- **What you need to do**:
Write out the records word for word.

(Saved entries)
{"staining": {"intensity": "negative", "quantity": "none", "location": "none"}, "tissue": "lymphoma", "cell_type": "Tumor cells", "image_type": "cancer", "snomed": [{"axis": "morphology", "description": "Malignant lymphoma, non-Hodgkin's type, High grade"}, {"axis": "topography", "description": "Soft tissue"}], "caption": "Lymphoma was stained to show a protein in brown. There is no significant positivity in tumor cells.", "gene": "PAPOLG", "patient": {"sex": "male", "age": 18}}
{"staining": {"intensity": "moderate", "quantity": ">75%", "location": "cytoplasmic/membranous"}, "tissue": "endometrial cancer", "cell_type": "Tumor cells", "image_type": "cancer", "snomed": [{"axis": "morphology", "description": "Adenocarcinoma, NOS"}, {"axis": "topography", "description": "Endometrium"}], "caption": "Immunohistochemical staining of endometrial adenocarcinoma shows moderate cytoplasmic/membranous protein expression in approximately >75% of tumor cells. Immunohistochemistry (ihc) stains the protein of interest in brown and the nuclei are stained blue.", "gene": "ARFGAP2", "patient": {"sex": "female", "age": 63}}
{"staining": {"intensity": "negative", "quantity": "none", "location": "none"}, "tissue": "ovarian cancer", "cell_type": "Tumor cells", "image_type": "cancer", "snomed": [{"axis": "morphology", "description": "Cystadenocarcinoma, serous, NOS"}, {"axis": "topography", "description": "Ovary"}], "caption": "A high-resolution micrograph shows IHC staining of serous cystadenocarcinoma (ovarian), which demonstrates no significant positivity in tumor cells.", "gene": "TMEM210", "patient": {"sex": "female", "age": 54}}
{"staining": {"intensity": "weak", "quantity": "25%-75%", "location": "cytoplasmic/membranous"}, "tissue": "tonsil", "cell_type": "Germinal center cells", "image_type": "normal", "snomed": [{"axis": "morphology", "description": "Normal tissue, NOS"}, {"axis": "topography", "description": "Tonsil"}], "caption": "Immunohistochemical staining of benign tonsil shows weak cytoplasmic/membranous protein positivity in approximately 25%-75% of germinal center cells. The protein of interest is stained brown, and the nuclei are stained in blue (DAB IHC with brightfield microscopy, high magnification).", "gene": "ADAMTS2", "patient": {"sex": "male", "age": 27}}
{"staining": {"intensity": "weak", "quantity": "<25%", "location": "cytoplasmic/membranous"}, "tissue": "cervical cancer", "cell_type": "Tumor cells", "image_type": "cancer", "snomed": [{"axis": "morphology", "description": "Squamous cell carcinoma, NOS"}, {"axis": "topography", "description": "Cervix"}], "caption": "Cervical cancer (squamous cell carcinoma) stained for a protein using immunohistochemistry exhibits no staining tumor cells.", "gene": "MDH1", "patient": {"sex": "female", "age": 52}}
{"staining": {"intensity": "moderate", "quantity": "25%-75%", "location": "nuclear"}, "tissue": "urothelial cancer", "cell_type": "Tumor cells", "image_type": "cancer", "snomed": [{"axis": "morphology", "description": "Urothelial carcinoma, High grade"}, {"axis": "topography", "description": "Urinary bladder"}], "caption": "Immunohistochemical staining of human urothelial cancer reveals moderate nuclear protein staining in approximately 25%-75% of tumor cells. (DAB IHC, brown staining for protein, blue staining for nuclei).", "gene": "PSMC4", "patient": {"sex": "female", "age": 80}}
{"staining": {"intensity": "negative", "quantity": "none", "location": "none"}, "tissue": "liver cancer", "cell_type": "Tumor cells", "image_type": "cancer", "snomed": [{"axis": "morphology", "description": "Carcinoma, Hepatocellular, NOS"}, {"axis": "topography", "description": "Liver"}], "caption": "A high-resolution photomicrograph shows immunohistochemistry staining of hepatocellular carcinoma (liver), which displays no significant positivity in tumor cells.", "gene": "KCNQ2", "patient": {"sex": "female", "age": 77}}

- **Result for this task**:
{"staining": {"intensity": "negative", "quantity": "none", "location": "none"}, "tissue": "lymphoma", "cell_type": "Tumor cells", "image_type": "cancer", "snomed": [{"axis": "morphology", "description": "Malignant lymphoma, non-Hodgkin's type, High grade"}, {"axis": "topography", "description": "Soft tissue"}], "caption": "Lymphoma was stained to show a protein in brown. There is no significant positivity in tumor cells.", "gene": "PAPOLG", "patient": {"sex": "male", "age": 18}}
{"staining": {"intensity": "moderate", "quantity": ">75%", "location": "cytoplasmic/membranous"}, "tissue": "endometrial cancer", "cell_type": "Tumor cells", "image_type": "cancer", "snomed": [{"axis": "morphology", "description": "Adenocarcinoma, NOS"}, {"axis": "topography", "description": "Endometrium"}], "caption": "Immunohistochemical staining of endometrial adenocarcinoma shows moderate cytoplasmic/membranous protein expression in approximately >75% of tumor cells. Immunohistochemistry (ihc) stains the protein of interest in brown and the nuclei are stained blue.", "gene": "ARFGAP2", "patient": {"sex": "female", "age": 63}}
{"staining": {"intensity": "negative", "quantity": "none", "location": "none"}, "tissue": "ovarian cancer", "cell_type": "Tumor cells", "image_type": "cancer", "snomed": [{"axis": "morphology", "description": "Cystadenocarcinoma, serous, NOS"}, {"axis": "topography", "description": "Ovary"}], "caption": "A high-resolution micrograph shows IHC staining of serous cystadenocarcinoma (ovarian), which demonstrates no significant positivity in tumor cells.", "gene": "TMEM210", "patient": {"sex": "female", "age": 54}}
{"staining": {"intensity": "weak", "quantity": "25%-75%", "location": "cytoplasmic/membranous"}, "tissue": "tonsil", "cell_type": "Germinal center cells", "image_type": "normal", "snomed": [{"axis": "morphology", "description": "Normal tissue, NOS"}, {"axis": "topography", "description": "Tonsil"}], "caption": "Immunohistochemical staining of benign tonsil shows weak cytoplasmic/membranous protein positivity in approximately 25%-75% of germinal center cells. The protein of interest is stained brown, and the nuclei are stained in blue (DAB IHC with brightfield microscopy, high magnification).", "gene": "ADAMTS2", "patient": {"sex": "male", "age": 27}}
{"staining": {"intensity": "weak", "quantity": "<25%", "location": "cytoplasmic/membranous"}, "tissue": "cervical cancer", "cell_type": "Tumor cells", "image_type": "cancer", "snomed": [{"axis": "morphology", "description": "Squamous cell carcinoma, NOS"}, {"axis": "topography", "description": "Cervix"}], "caption": "Cervical cancer (squamous cell carcinoma) stained for a protein using immunohistochemistry exhibits no staining tumor cells.", "gene": "MDH1", "patient": {"sex": "female", "age": 52}}
{"staining": {"intensity": "moderate", "quantity": "25%-75%", "location": "nuclear"}, "tissue": "urothelial cancer", "cell_type": "Tumor cells", "image_type": "cancer", "snomed": [{"axis": "morphology", "description": "Urothelial carcinoma, High grade"}, {"axis": "topography", "description": "Urinary bladder"}], "caption": "Immunohistochemical staining of human urothelial cancer reveals moderate nuclear protein staining in approximately 25%-75% of tumor cells. (DAB IHC, brown staining for protein, blue staining for nuclei).", "gene": "PSMC4", "patient": {"sex": "female", "age": 80}}
{"staining": {"intensity": "negative", "quantity": "none", "location": "none"}, "tissue": "liver cancer", "cell_type": "Tumor cells", "image_type": "cancer", "snomed": [{"axis": "morphology", "description": "Carcinoma, Hepatocellular, NOS"}, {"axis": "topography", "description": "Liver"}], "caption": "A high-resolution photomicrograph shows immunohistochemistry staining of hepatocellular carcinoma (liver), which displays no significant positivity in tumor cells.", "gene": "KCNQ2", "patient": {"sex": "female", "age": 77}}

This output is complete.